Finding the right level of support can also be tricky – you’re trying to hit a sweet spot where kids are challenged and can learn through trial and error, but also feel secure and know that they have adult backing. It can be an adjustment for parents too, but one that pays off as kids' self-confidence, maturity and resilience grows.
Increasing autonomy through new experiences
Taking risks and being impulsive can be part of a younger child’s quest for new experiences, and kids are notorious for testing boundaries. You can help by providing structure and gradually introducing different challenges, giving them space to experiment and figure things out by themselves within the safety of your family.
Taking them to a different playground with bigger play equipment, getting them to help when you’re preparing meals and encouraging them to play on their own for short time periods are all ways you can support this growing independence.

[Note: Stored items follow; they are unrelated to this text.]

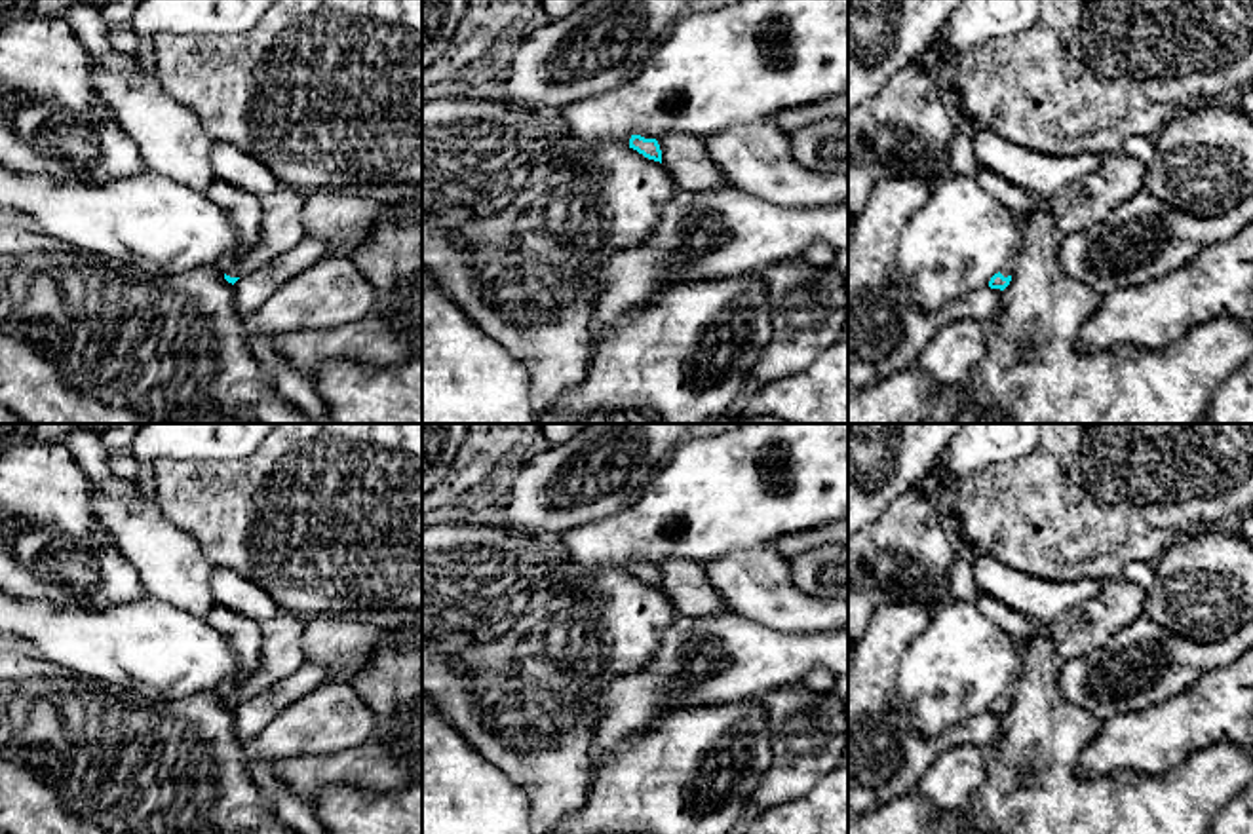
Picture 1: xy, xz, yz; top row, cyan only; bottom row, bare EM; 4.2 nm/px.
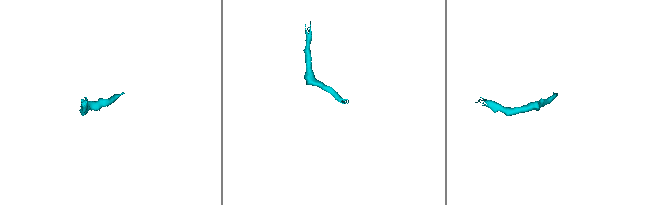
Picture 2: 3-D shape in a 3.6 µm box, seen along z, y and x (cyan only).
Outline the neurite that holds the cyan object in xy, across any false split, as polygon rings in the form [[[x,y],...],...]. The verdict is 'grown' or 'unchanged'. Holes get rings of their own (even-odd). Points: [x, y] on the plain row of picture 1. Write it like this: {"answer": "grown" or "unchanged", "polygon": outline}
{"answer": "grown", "polygon": [[[280,610],[260,623],[260,665],[243,686],[226,692],[224,705],[228,709],[234,711],[243,699],[285,680],[306,663],[302,650],[304,625],[304,616],[287,610]]]}

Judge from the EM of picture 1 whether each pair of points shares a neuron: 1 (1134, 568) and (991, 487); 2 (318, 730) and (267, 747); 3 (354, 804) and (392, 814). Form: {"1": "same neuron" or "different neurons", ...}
{"1": "different neurons", "2": "same neuron", "3": "same neuron"}

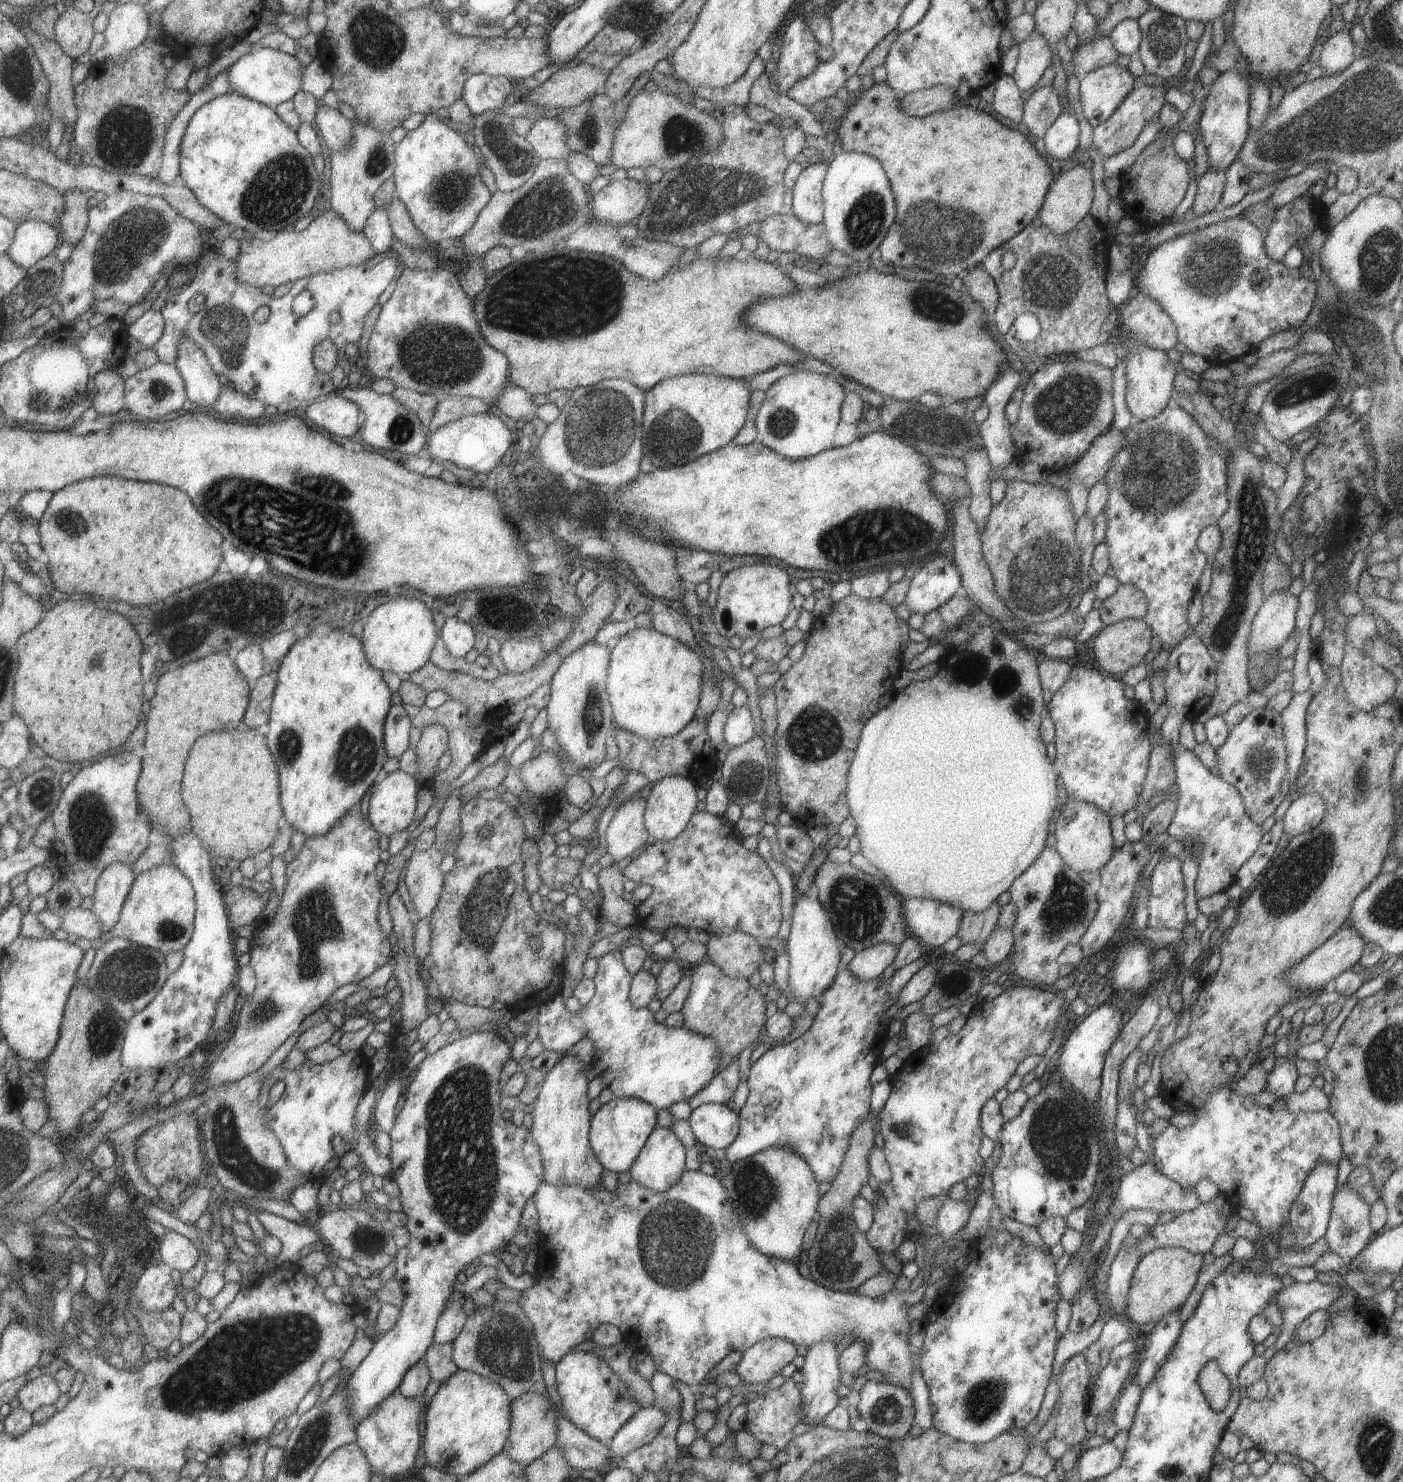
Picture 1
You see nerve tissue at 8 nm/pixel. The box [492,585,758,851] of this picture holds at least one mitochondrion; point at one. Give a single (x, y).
(592, 714)

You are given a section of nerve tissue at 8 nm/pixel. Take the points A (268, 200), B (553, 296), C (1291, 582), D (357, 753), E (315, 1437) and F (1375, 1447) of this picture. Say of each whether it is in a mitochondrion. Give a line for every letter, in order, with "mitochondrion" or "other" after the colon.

It’s important to remember that the part of our brain that processes consequences develops much later than the parts responsible for actions – in short, kids often do things without thinking through what will happen as a result. Make sure you balance their growing need for independence with enough supervision to ensure they’re always safe from harm – to themselves and other kids.
Establish clear limits
It’s important to be clear about what behaviour is OK and not OK in your family. Sit down together and talk about the rules of the house, and set the consequences for breaking those rules. It can help to display the rules somewhere visible – on a poster, behaviour chart or the fridge.

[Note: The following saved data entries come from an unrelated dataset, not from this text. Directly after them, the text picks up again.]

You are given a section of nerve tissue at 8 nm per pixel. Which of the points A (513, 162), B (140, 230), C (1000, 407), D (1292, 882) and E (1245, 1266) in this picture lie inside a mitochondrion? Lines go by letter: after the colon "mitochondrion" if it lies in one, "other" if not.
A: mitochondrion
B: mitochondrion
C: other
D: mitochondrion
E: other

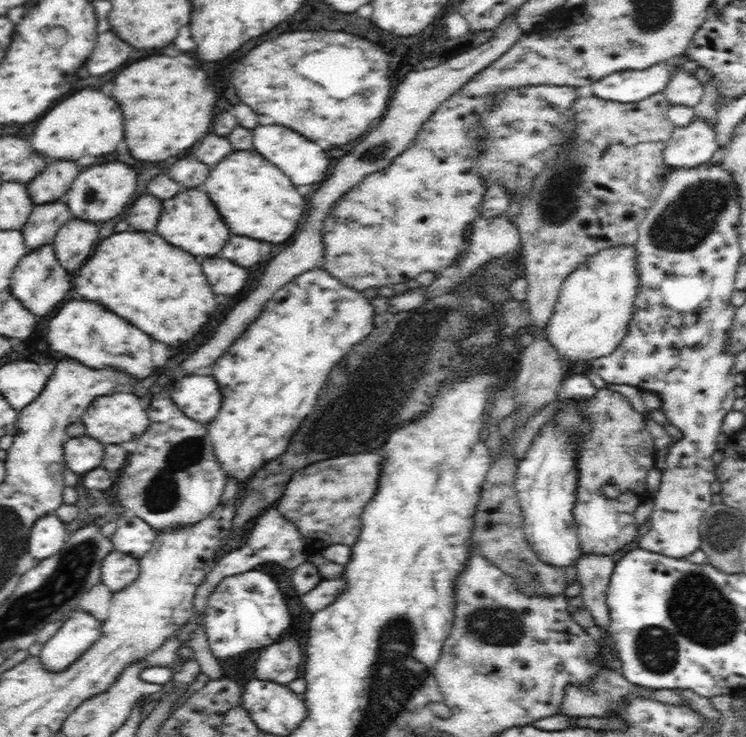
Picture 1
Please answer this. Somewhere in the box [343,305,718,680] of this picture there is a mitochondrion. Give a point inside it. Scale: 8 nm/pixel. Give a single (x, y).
(498, 626)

For younger children, keeping it simple works well – for example no hitting, no breaking things, inside voice/outside voice etc. Consequences can also be pretty straightforward, such as time out, or removal of a toy for a time period.
As kids get older you can keep updating the family rules together. Remember that rules don’t always have to be negative. Think of them as guidelines for how everyone in the family treats each other, and expects to be treated in return.

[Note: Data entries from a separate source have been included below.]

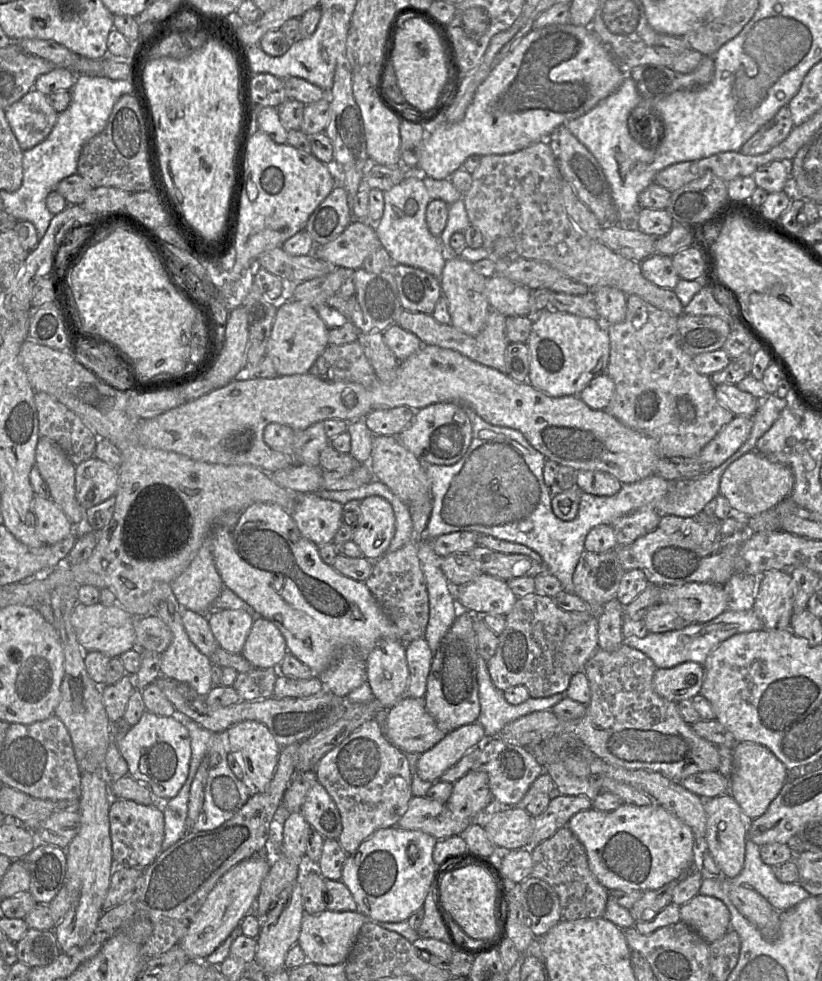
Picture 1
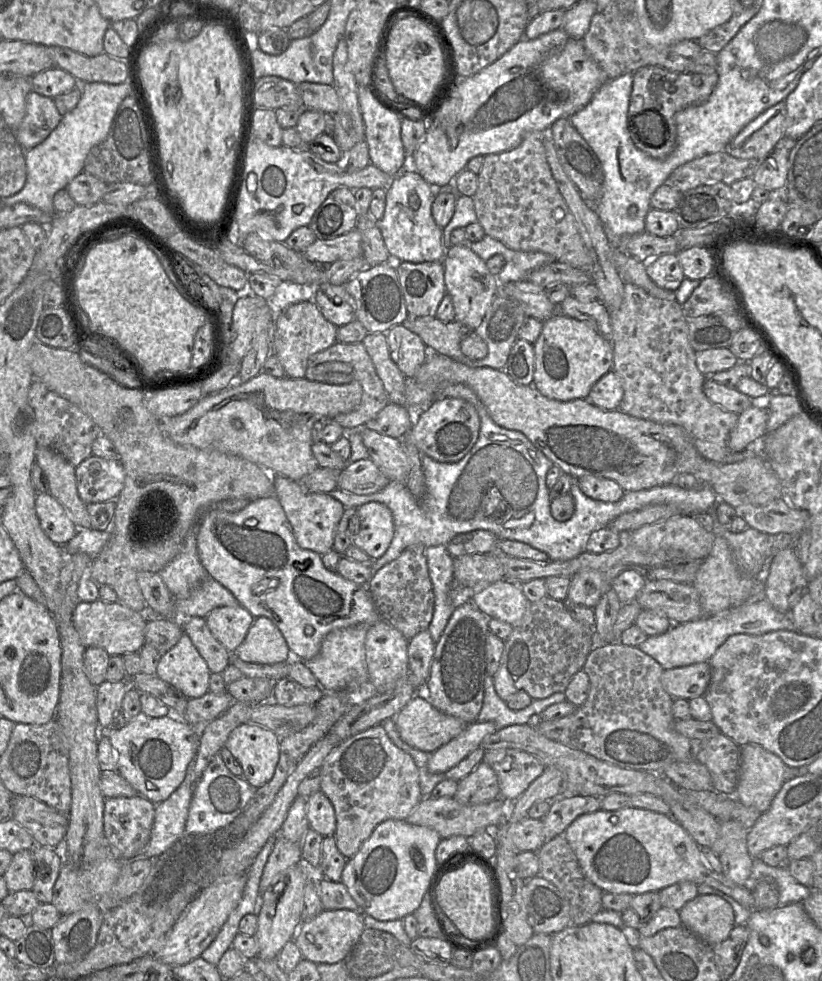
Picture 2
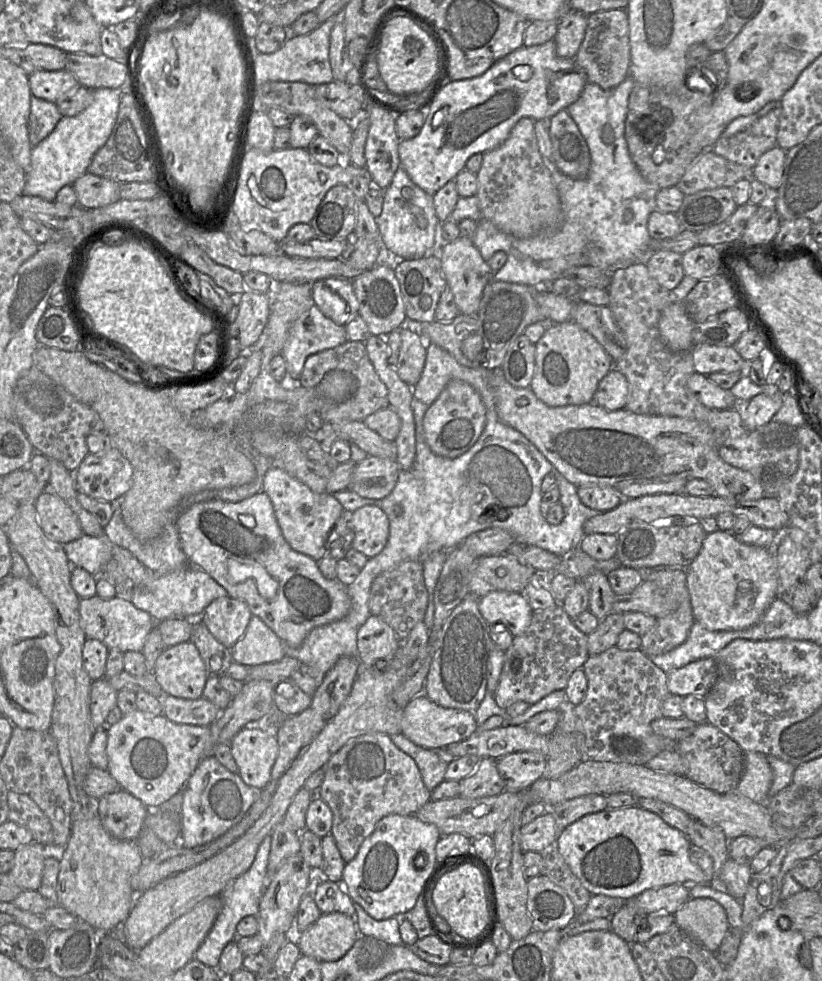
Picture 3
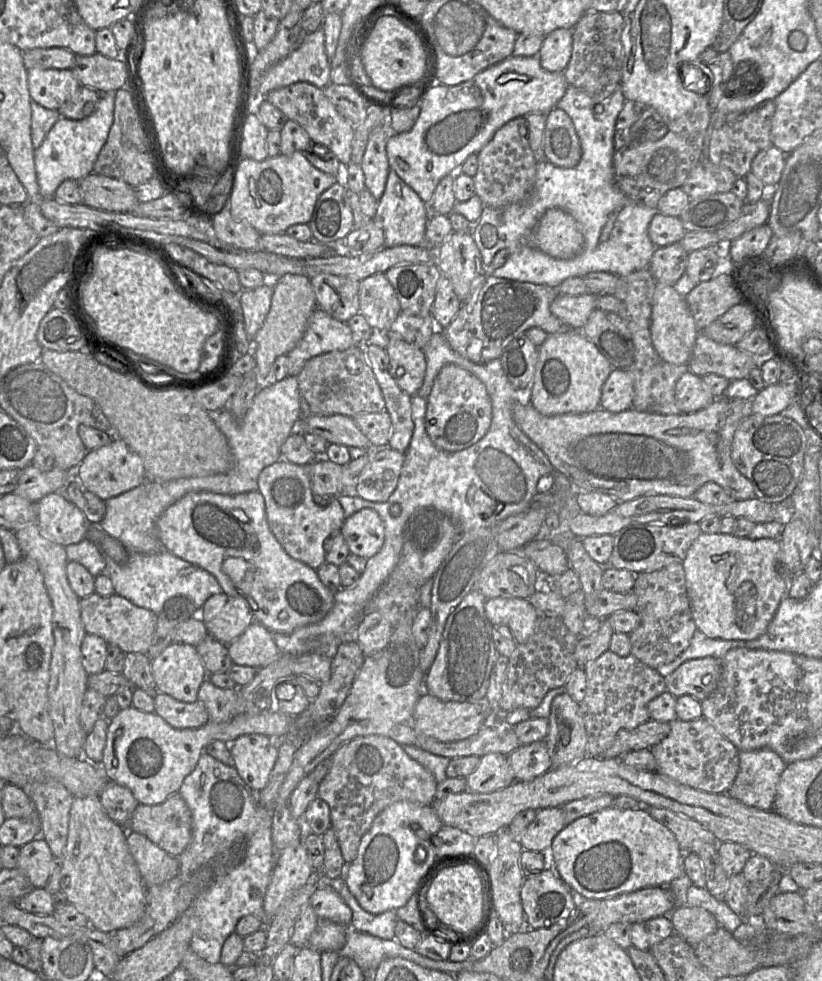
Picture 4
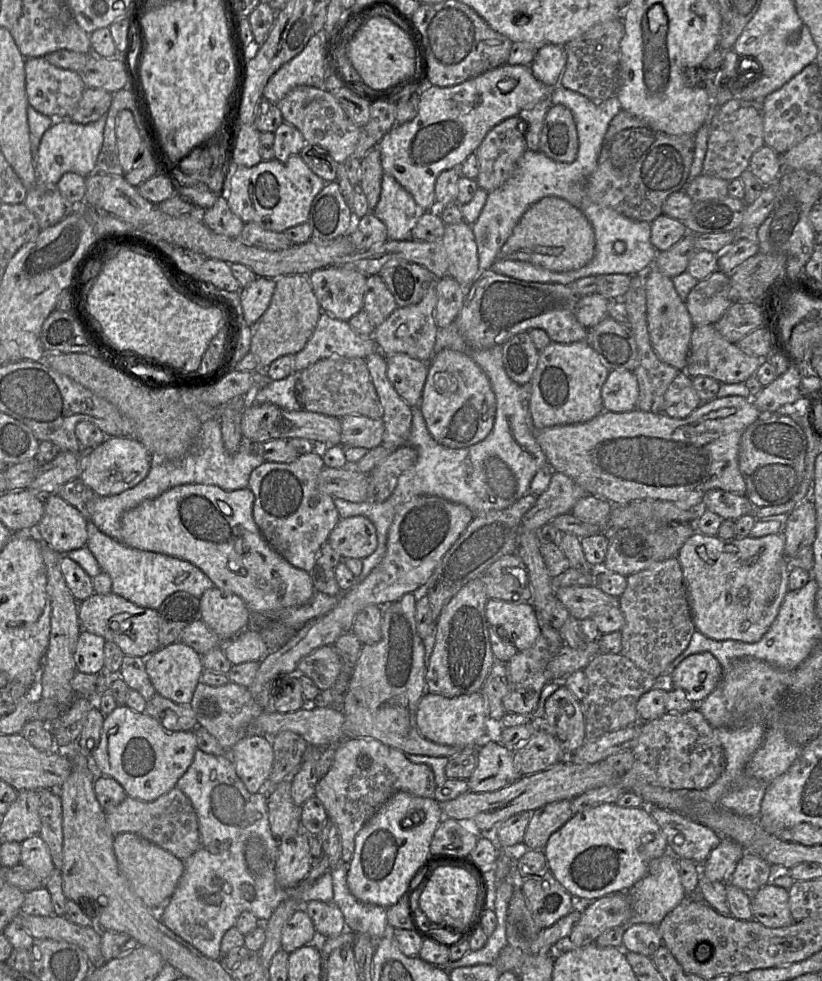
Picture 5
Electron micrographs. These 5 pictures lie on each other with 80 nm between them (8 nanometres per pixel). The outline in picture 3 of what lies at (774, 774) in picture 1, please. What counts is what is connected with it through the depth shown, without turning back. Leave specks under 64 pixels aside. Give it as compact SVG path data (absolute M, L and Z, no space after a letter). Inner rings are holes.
M759 752L744 754L744 769L735 792L756 803L766 803L773 781L767 756Z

Pay attention to their needs
Paying attention to your child’s emotional needs helps them feel secure and gives them the confidence to be more independent.
Here are some ideas:
- Pick some fun activities that they enjoy and that give you a chance to spend some one-on-one time together. Things like baking, going for a day trip, or making a book of family photos are all good options.
- Develop a habit of doing something special with each child once a month away from the rest of the family.
- Try and eat dinner together as often as you can. This can be challenging, as younger kids often need to eat earlier and might not want the same food as the rest of the family. Dishes like tacos or mini pizzas can work well as a family meal as everyone gets to choose their own ingredients.
- Encourage friendships, especially ones they’ve made themselves.
Know when to back off
It’s important to balance adequate supervision with giving kids the space to figure things out on their own. Give them a chance to make mistakes and try to avoid taking over. If you’re unsure if you’re stepping into a situation too often or too early, ask yourself “Do I really need to get involved?” and, “What would be the worst thing that can happen if I don’t step in?”